Sabel tiger

Link al forum
Autore: Yukinobu Hoshino
Anno: 1981
Edizione originale: Futabasha
Edizione locale: Flashbook
Trama: Tratto da MangaDB

Sabel Tiger è una raccolta di ben sette racconti di fantascienza scritti e disegnati da Yukinobu Hoshino all'inizio degli anni '80.
L'ambientazione varia molto da racconto a racconto, passando da un futuro di guerriglia in un tipico mondo da post olocausto atomico, fino ad arrivare ai viaggi nel tempo, uscendo fuori addirittura dal seminato nel racconto "Trappola Di Bitume" ben poco fantascientifico.
A differenza dei racconti che compongono il suo capolavoro "2001 Nights" i sette qua presentati non sono legati da alcun filo conduttore comune, se non quello di esplorare lo spazio o il futuro dell'uomo per mostrare i suoi sentimenti, le sue paure o le sue speranze.
Nei racconti non è ravvisabile un interesse dell'autore a sfruttare la componente fantascientifica per dare corpo e sostanza al racconto, magari creando storie intorno alle nuove teorie cosmiche del tempo. Si nota piuttosto la volontà di utilizzare questo aspetto in modo strumentale, per ottenere l'analisi del comportamento umano di cui sopra.

Se le opere dell'autore si definiscono solitamente come "space fantasia collection", in questo caso si può osservare come la componente Fantasia superi di gran lunga la componente Space.
L'autore infatti con questo volume si allontana leggermente dalla Hard Science Fiction (che si può definire come "fantascienza credibile") che ha contraddistinto le sue opere più famose, approdando a scenari meno rigorosi e più fantastici.
Per esempio, nella storia "Quo Vadis", per portare i personaggi nello stato d'animo che voleva mostrare, non fa certo fatica a smontare in mezza tavola una delle principali regole della fisica. Oppure, ne "Il Pianeta Degli Unicorni", fa uso di una discutibile teoria sociologica per mostrare come l'uomo, con la sua ragione, non riesca a non propendere per l'autodistruzione.
Il titolo del libro, Sabel Tiger, prende il nome dal primo racconto, dove la protagonista è appunto una tigre dai denti a sciabola (l'uso della traslitterazione corretta, Saber Tiger, è stata rigettata dall'autore stesso).
I racconti sono di qualità altalenante, alcuni molto interessanti ed altri più deboli. Nel complesso si tratta comunque di un libro piacevole, tale da arricchirci nuovamente con la narrativa di Hoshino, che utilizza un registro narrativo lievemente diverso dal solito.

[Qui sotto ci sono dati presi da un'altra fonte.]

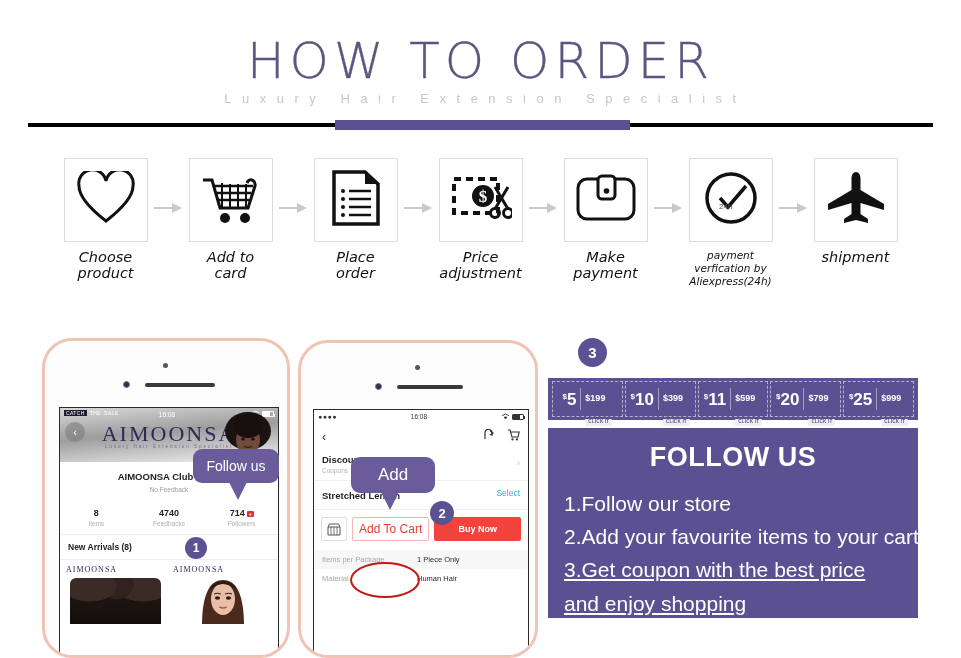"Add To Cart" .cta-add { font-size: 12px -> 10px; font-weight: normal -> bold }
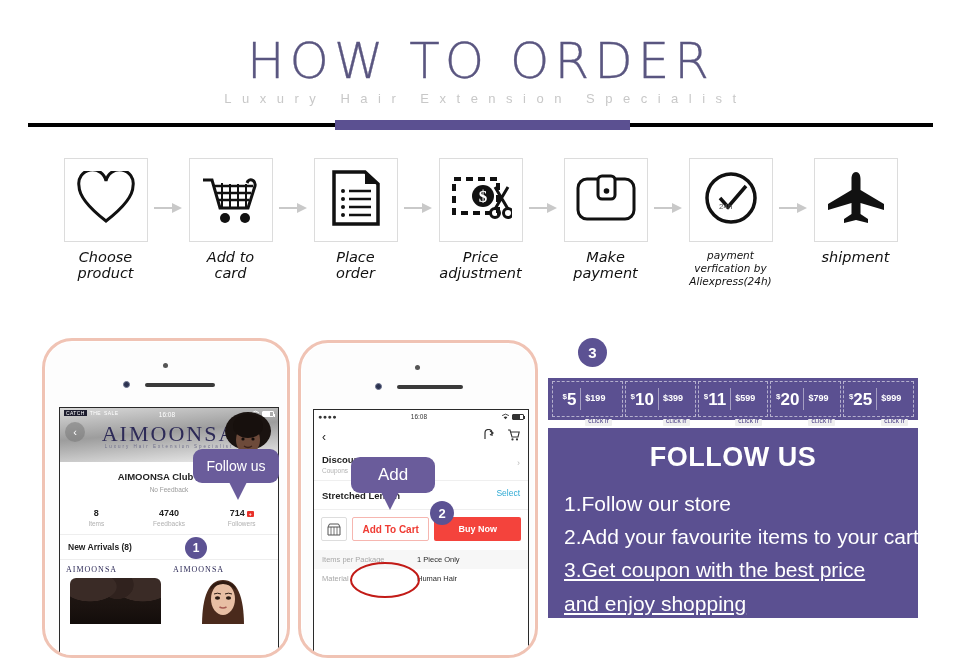"New Arrivals (8)" div.arrivals { html: <div>New Arrivals (8)</div> -> none }
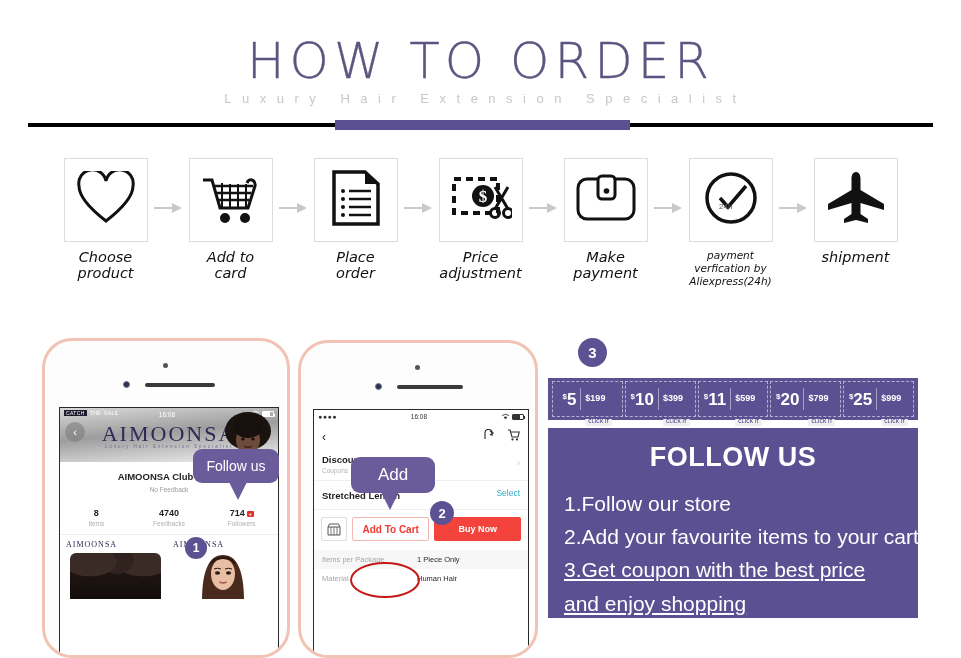"Items per Package" .desc-k { text-align: none -> right }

Per quanto riguarda il comparto grafico, bisogna ricordare che i racconti sono stati scritti a partire dagli anni '80, ed in quanto tali sono molto diversi dalle ultime opere, ma più simili a 2001 Nights.
Il tratto è più spesso e più rotondo. Il design, sia dei personaggi che delle macchine, è forse oggi meno digeribile di quanto non lo fosse al tempo, meno accattivante, anche se più piacevole e probabilmente più curato di quello delle sue opere più recenti.